In the case of robbery suspect Walter Fernandez and his co-tenant, Roxanne Rojas, "consent was provided by an abused woman well after her male partner had been removed from the apartment they shared," Alito wrote.

The case stemmed from a 2009 robbery at knifepoint for which Fernandez ultimately was convicted. When he tried to bar police from his apartment, they took him into custody because Rojas appeared to have been beaten. He was identified as a suspect in the robbery and arrested.

Police returned to the apartment about an hour later, got permission to search from Rojas, and turned up considerable evidence. Fernandez sought to suppress the evidence on the grounds that police lacked a warrant.

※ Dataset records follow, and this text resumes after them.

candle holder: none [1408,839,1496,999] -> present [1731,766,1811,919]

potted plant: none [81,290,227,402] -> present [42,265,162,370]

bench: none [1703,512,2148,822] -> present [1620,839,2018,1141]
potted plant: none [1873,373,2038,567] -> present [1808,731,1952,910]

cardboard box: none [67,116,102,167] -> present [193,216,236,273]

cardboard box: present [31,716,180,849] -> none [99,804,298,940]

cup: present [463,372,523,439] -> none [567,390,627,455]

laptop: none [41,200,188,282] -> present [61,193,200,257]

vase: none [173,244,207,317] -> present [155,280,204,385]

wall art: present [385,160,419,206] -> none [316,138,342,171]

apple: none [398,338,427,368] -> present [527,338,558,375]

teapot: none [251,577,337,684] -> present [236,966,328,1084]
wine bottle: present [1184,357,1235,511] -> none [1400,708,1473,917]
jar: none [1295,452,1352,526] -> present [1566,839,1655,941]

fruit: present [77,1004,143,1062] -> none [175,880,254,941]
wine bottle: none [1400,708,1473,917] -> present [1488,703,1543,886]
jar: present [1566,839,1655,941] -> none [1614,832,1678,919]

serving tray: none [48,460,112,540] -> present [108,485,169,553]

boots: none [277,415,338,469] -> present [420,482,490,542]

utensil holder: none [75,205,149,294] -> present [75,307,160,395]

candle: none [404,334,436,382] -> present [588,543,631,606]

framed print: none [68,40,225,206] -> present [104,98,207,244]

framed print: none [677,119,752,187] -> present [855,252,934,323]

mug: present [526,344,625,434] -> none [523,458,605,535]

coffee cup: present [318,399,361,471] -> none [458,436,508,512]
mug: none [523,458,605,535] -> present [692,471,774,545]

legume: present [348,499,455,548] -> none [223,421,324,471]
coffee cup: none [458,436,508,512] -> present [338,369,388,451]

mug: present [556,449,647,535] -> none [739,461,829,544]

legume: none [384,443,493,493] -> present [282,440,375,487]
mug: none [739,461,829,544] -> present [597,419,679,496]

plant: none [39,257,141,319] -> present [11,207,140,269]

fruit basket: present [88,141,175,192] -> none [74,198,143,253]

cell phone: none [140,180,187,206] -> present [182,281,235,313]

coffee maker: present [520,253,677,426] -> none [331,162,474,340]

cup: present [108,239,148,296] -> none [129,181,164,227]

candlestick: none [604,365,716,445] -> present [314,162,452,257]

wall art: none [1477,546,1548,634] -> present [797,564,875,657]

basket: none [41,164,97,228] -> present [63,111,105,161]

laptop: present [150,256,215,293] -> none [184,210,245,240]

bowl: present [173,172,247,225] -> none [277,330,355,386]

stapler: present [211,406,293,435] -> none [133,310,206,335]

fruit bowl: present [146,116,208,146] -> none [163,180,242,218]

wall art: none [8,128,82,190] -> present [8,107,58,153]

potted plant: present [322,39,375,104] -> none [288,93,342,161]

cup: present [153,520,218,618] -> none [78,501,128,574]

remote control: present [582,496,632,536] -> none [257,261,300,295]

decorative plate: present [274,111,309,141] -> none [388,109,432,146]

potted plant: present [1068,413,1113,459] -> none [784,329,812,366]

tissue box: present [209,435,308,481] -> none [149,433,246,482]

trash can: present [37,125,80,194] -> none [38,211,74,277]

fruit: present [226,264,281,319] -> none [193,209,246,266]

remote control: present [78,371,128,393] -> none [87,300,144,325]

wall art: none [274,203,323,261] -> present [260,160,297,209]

"Denying someone in Rojas' position the right to allow the police to enter her home would also show disrespect for her independence," the court majority concluded. "Having beaten Rojas, petitioner would bar her from controlling access to her own home until such time as he chose to relent. The Fourth Amendment does not give him that power."

Justice Ruth Bader Ginsburg argued in dissent that Fernandez's objection to the search -- first raised while he was still inside -- requires police to get a warrant. She was joined by Justices Sonia Sotomayor and Elena Kagan.

"Instead of adhering to the warrant requirement, today's decision tells the police they may dodge it, never mind ample time to secure the approval of a neutral magistrate," Ginsburg wrote. "The specter of domestic abuse hardly necessitates the diminution of the Fourth Amendment rights at stake here."